Wednesday, September 05, 2018

WWW.WEDNESDAY

WWW.WEDNESAY asks us three questions to prompt you to speak bookishly. To participate, and to see how other book lovers responded, click here.


 
1. What are you currently reading?  

Alibi in High Heels by Gemma Halliday. Shoe designer Maddie Springer just got her big break: an invitation to Fashion Week in Paris! But before she can get to The City of Lights, there's a bone-breaking car accident. Once she arrives, there's a jewel heist and a model is murdered and it's starting to look like someone is setting Maddie up as a suspect and putting her life in danger.

This is fluff. It begins, "I love shoes. I mean, I really, really love them." It's lightweight in every sense of the word: it not only provides glamorous, mindless escape, it's a small paperback that fits easily into my purse.

But you know what? After the big, thought-provoking and at times heartbreakingly sad biography I just finished (see below), lightweight escapism could be just what the doctor ordered. Let's hope it delivers. Author Gemma Halliday is certainly prolific and popular, so my hopes are as high as Maddie's heels.

2. What did you recently finish reading?  
Joe DiMaggio: The Hero's Life by Richard Ben Cramer. This exhaustive (546 pages!) biography was exhausting in its pervasive sadness. Here was a man who simply did not/could not enjoy his gifts.

He was unbelievably graceful, independent and disciplined. He had a high pain threshold. His hitting streak (56 games!) remains untouched after more than 70 years. On the field, he was a champion that generations of Americans looked up to.

Off the field, though ... he was petty and jealous, disrespecting the older Lou Gehrig and resenting the younger Mickey Mantle. He was cheap. Understandable, perhaps, because he came from poverty. His moral relativism made me nuts. On the one hand, he wouldn't appear on a dais with then-President Bill Clinton because he didn't approve of the Lewinsky scandal. Fair enough. But Joe, didn't you invest with a mobster who (certainly) had people murdered and (allegedly) incinerated them in his backyard barbecue pit? 

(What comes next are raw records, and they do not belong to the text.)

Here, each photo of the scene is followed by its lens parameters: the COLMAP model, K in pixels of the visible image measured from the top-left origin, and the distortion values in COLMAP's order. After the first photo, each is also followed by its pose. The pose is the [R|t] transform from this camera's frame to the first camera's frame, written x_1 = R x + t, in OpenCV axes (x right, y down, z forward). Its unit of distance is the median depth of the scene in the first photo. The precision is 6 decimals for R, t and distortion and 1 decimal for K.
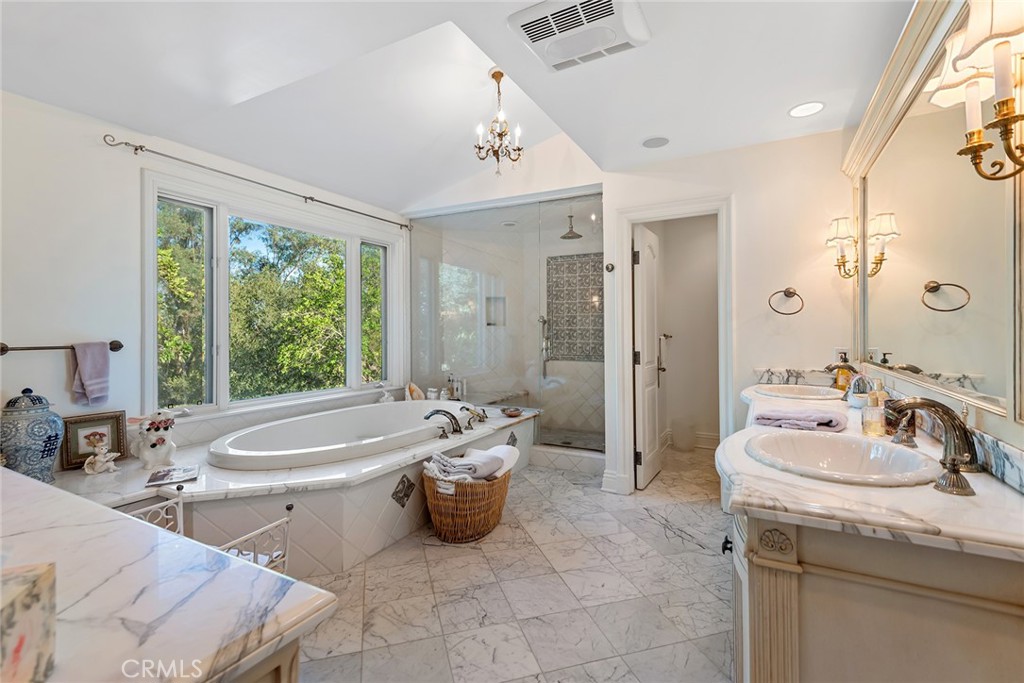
lens RADIAL K [[461.2, 0, 515.4], [0, 461.2, 345.7], [0, 0, 1]] dist [0.043185, -0.020189]
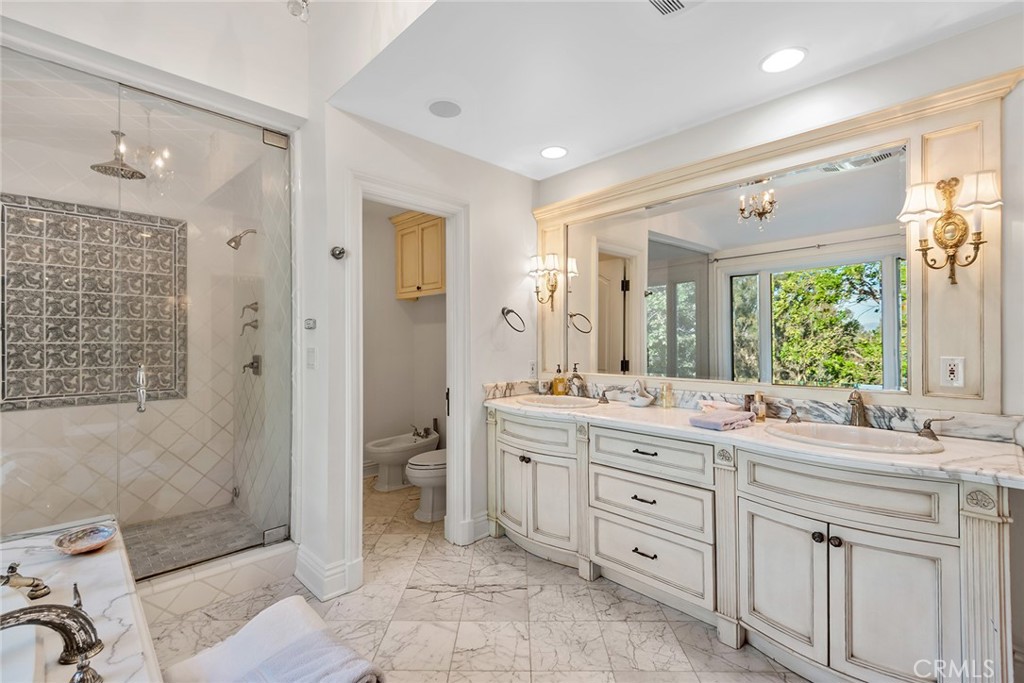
lens RADIAL K [[461.2, 0, 515.4], [0, 461.2, 345.7], [0, 0, 1]] dist [0.043185, -0.020189]
pose [[0.302567, -0.008360, 0.953091, -0.401055], [0.034195, 0.999413, -0.002090, -0.030684], [-0.952515, 0.033223, 0.302675, 0.638664]]
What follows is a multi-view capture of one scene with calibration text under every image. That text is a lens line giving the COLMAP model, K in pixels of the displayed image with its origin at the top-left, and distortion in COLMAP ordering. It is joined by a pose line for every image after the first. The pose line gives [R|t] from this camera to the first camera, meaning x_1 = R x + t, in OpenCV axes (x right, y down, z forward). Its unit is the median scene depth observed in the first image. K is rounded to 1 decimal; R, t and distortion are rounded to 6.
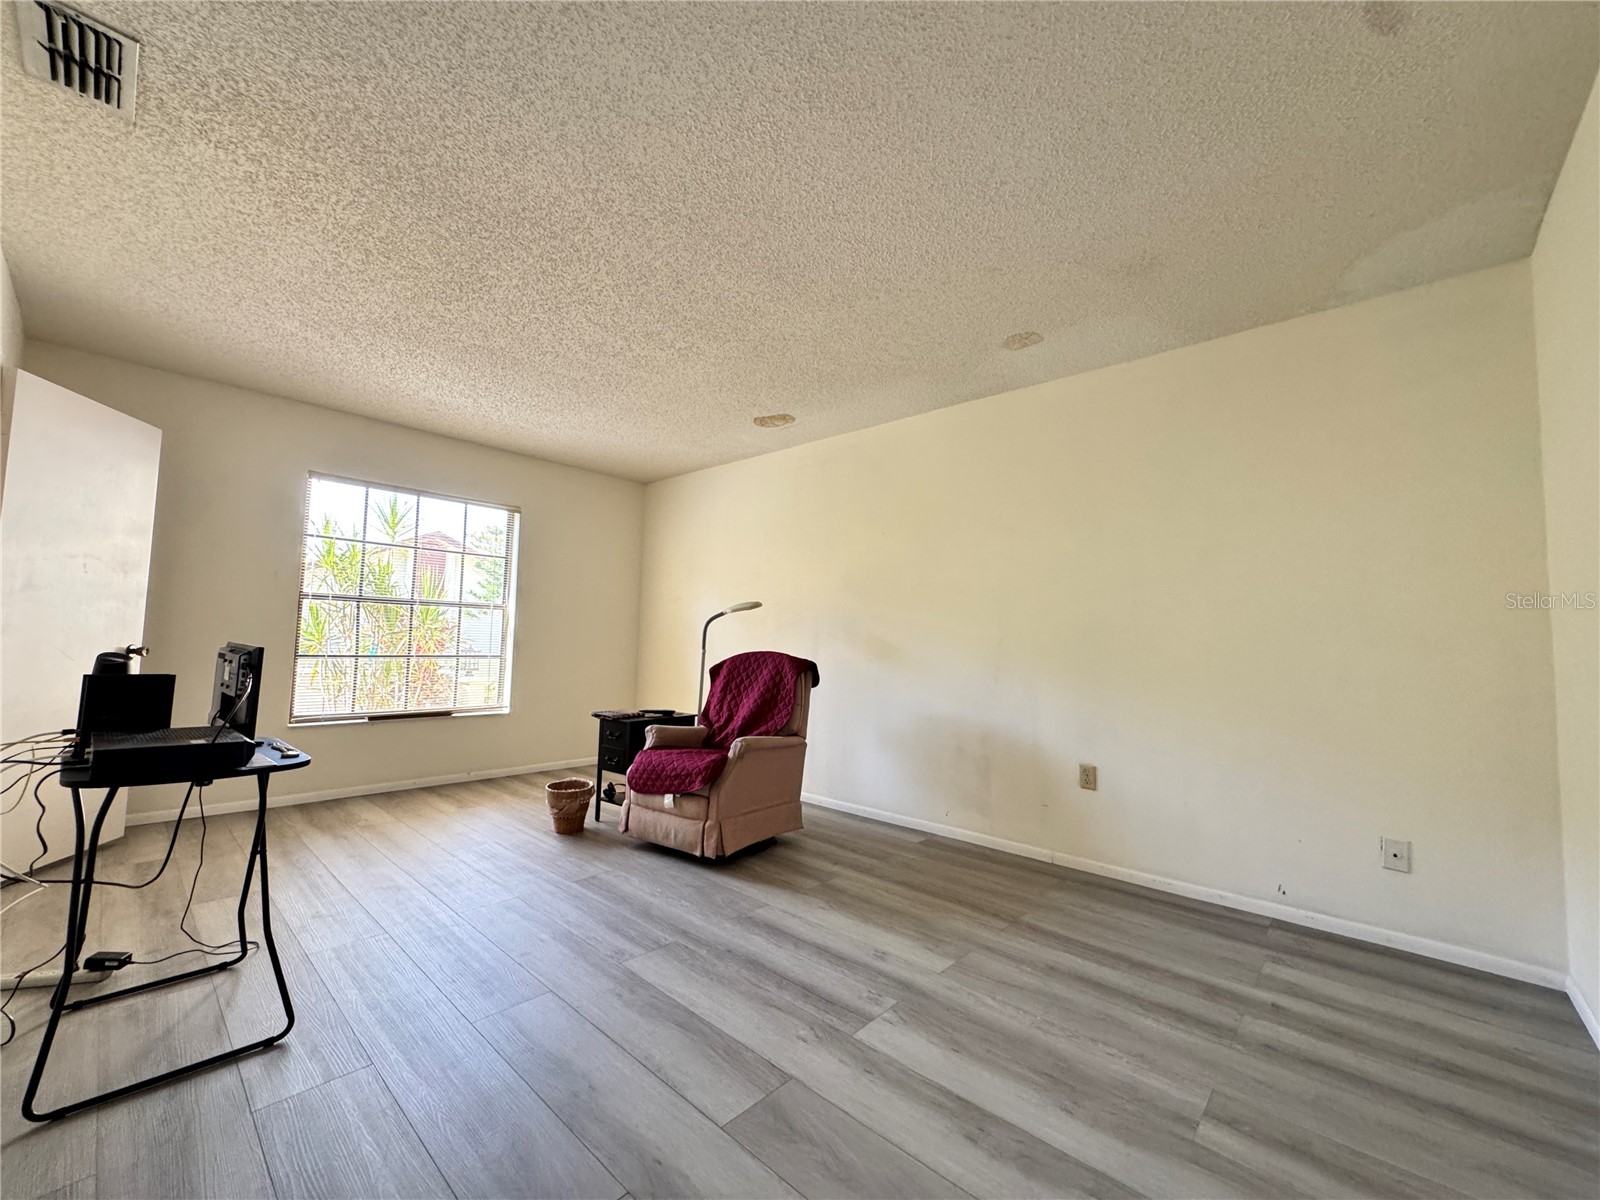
lens RADIAL K [[639.9, 0, 799.0], [0, 639.9, 599.5], [0, 0, 1]] dist [-0.003256, 0.000512]
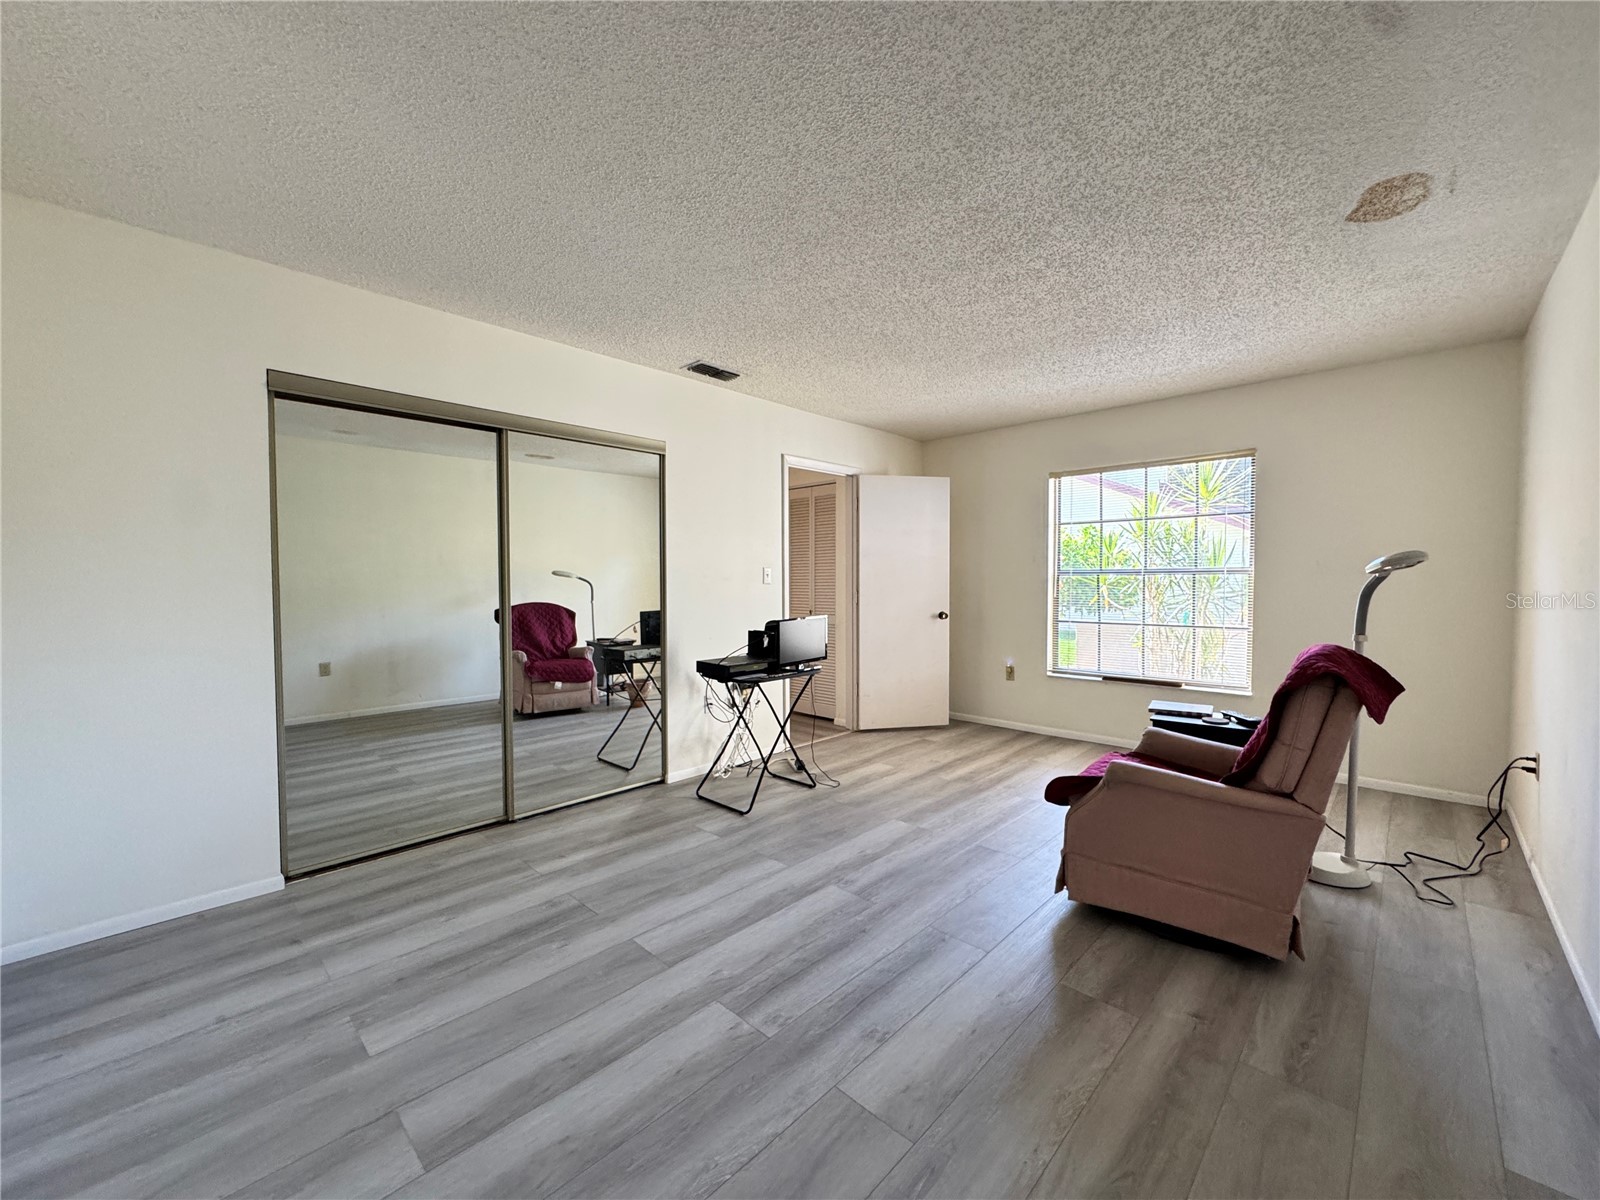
lens RADIAL K [[639.9, 0, 799.1], [0, 639.9, 598.8], [0, 0, 1]] dist [-0.003256, 0.000512]
pose [[-0.030507, 0.002979, -0.999530, 0.923089], [0.071677, 0.997428, 0.000785, 0.012267], [0.996961, -0.071620, -0.030642, 0.976362]]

He made himself unhappy. He only seemed to want his first wife when she made herself elusive. No wonder she eventually tired of him and moved on. And then of course, his second wife. Marilyn.* His love and loyalty were indomitable and enduring. But he didn't seem to "hear" her. Seemingly to the day she died, he believed she was willing to walk away from her career and just be his wife.

Cramer gives this big man and his sprawling life their due. He writes well about Joe and baseball, about Joe and the Italian-American community (especially important during WWII), about Joe and Marilyn. I loved this passage about Marilyn's nude calendar shoot: "[It] would become an enormous public relations triumph -- one of the building blocks of her legend. And, at the cost of his own lifelong heartache, so would Joe."

I just wish, for both his sake and mine, he really was the man I thought he was when I cracked open this book.

*You don't have to ask "Marilyn, who?" do you? He married a myth even more enduring than his own.

3.  What will you read next?  
Has anyone read Meg Wolitzer? She's sitting atop my TBR pile with a book called Surrender, Dorothy. There are also more biographies and more mysteries awaiting my attention.